* [Task details]: There are pictures in the records below; leave them out and set down exactly the lines from the one holding "X2, 9: 12 -> 7" through the one holding "DEC, Veterans Pkwy: 5571.4 -> 5458.5".

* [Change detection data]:
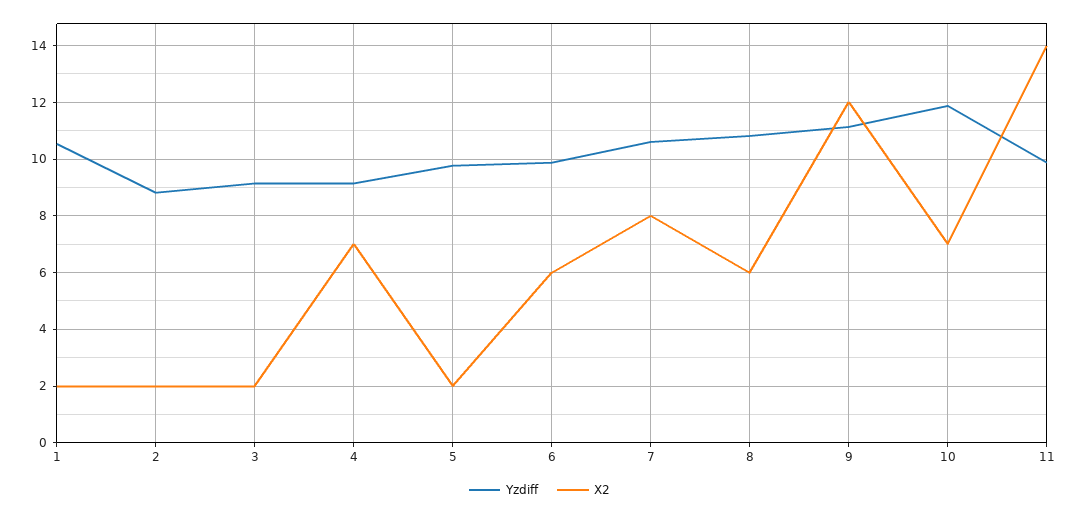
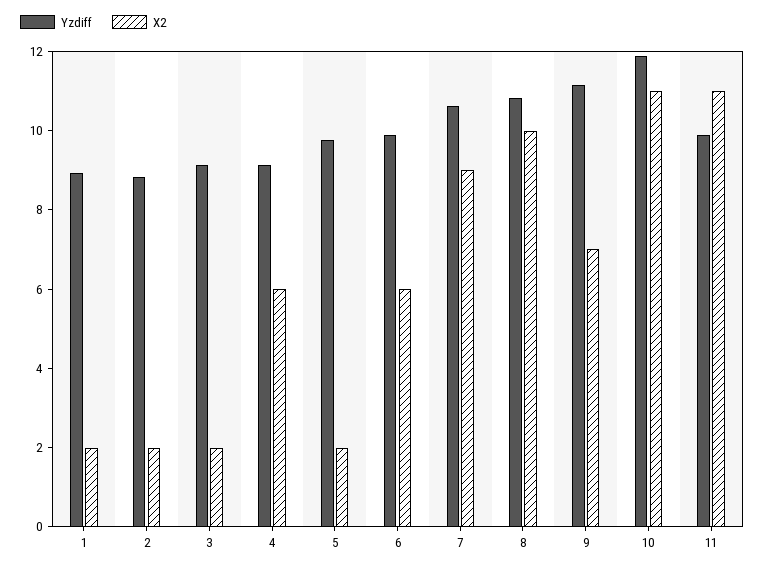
Yzdiff, 1: 10.5 -> 9
X2, 4: 7 -> 6
X2, 7: 8 -> 9
X2, 8: 6 -> 10
X2, 9: 12 -> 7
X2, 10: 7 -> 11
X2, 11: 14 -> 11

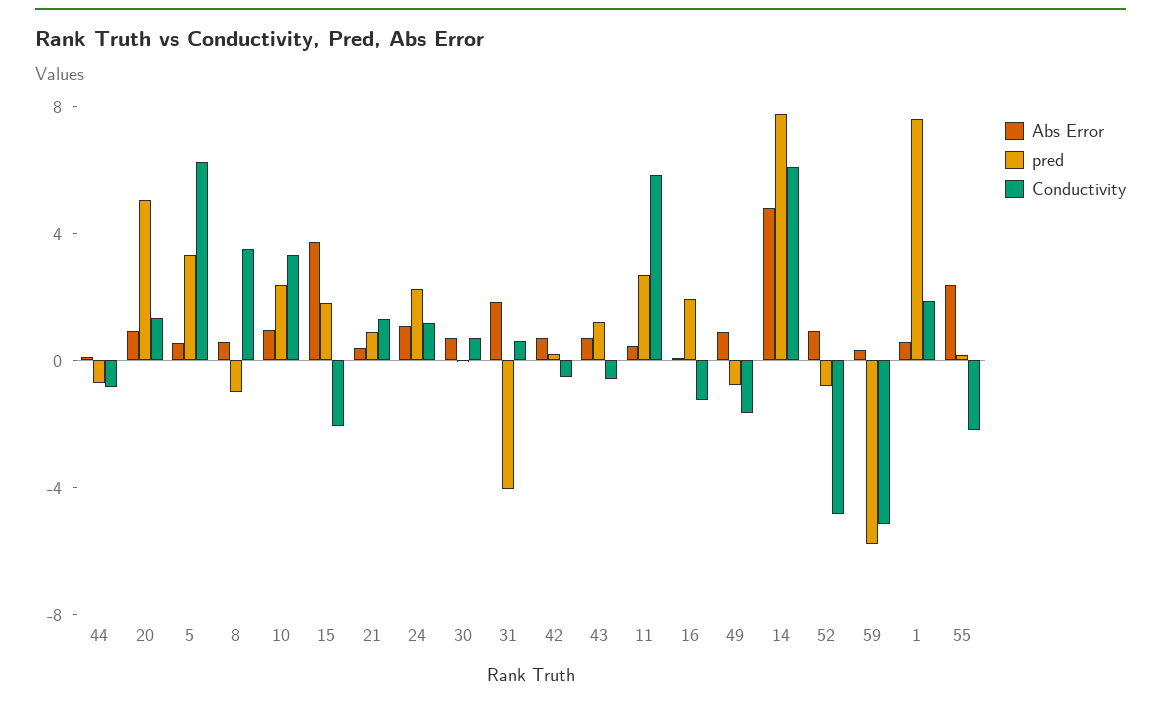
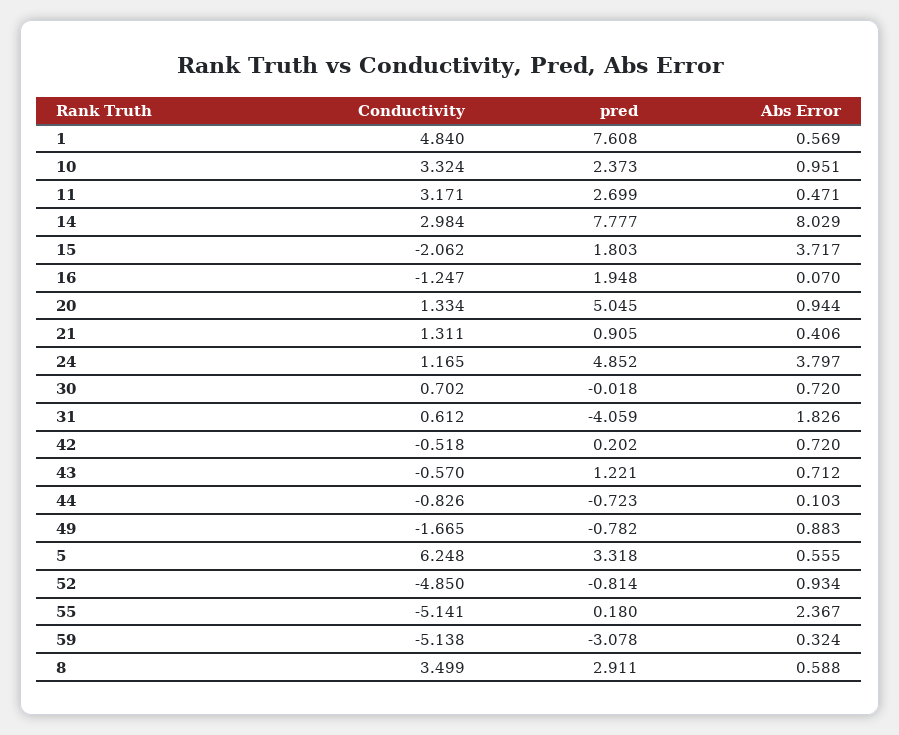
pred, 8: -1 -> 2.911
Abs Error, 24: 1 -> 3.797
pred, 24: 2 -> 4.852
Conductivity, 11: 6 -> 3.171
Abs Error, 14: 5 -> 8.029
Conductivity, 14: 6 -> 2.984
pred, 59: -6 -> -3.078
Conductivity, 1: 2 -> 4.84
Conductivity, 55: -2 -> -5.141

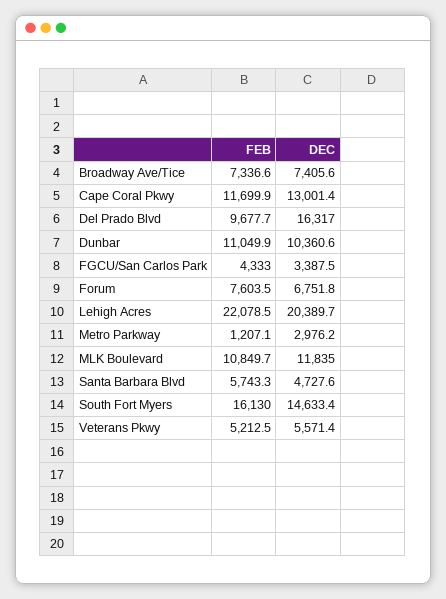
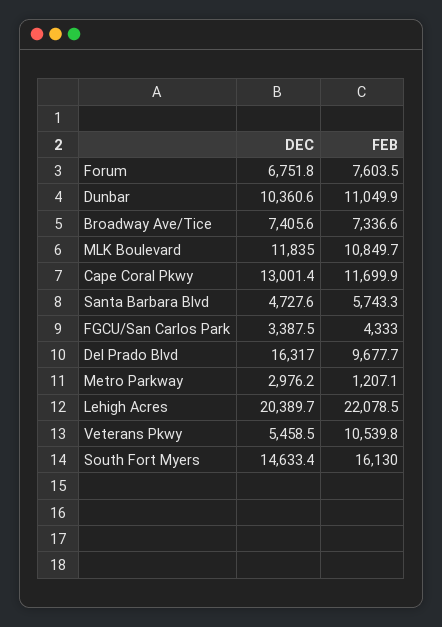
FEB, Veterans Pkwy: 5212.5 -> 10539.8
DEC, Veterans Pkwy: 5571.4 -> 5458.5

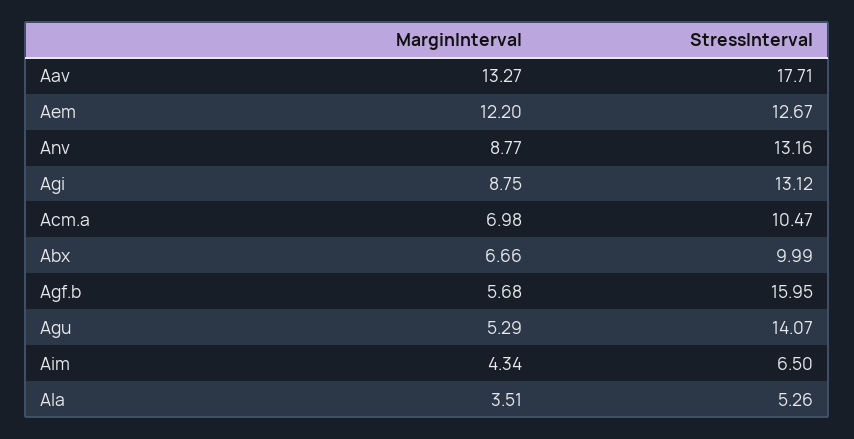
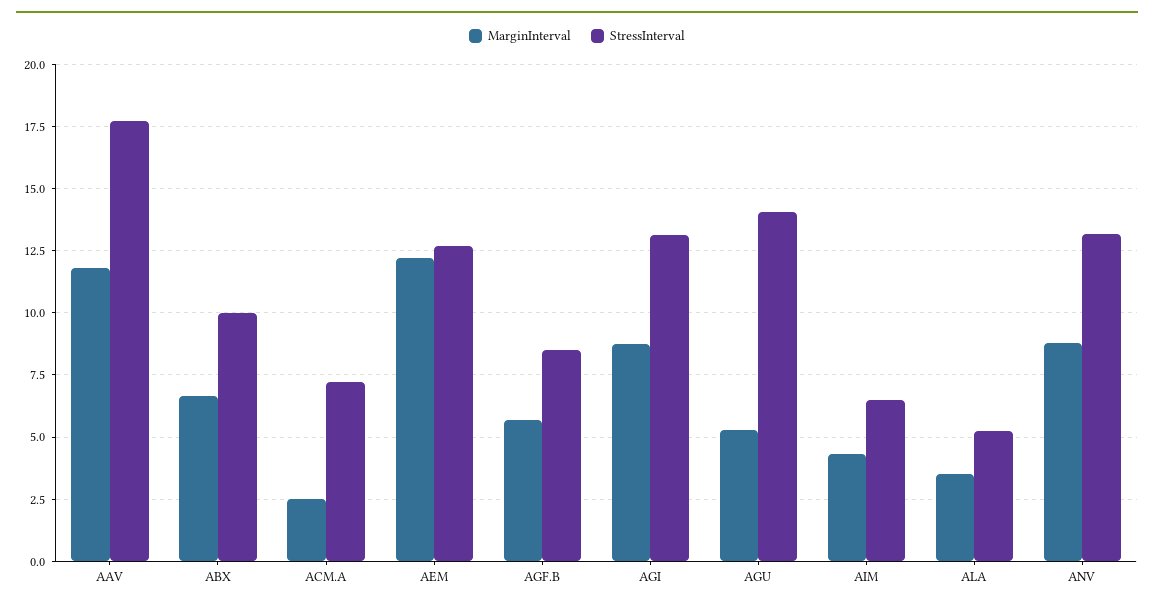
MarginInterval, Aav: 13.27 -> 11.75
MarginInterval, Acm.a: 6.98 -> 2.5
StressInterval, Acm.a: 10.47 -> 7.25
StressInterval, Agf.b: 15.95 -> 8.5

* [Completed exercise]:
X2, 9: 12 -> 7
X2, 10: 7 -> 11
X2, 11: 14 -> 11

pred, 8: -1 -> 2.911
Abs Error, 24: 1 -> 3.797
pred, 24: 2 -> 4.852
Conductivity, 11: 6 -> 3.171
Abs Error, 14: 5 -> 8.029
Conductivity, 14: 6 -> 2.984
pred, 59: -6 -> -3.078
Conductivity, 1: 2 -> 4.84
Conductivity, 55: -2 -> -5.141

FEB, Veterans Pkwy: 5212.5 -> 10539.8
DEC, Veterans Pkwy: 5571.4 -> 5458.5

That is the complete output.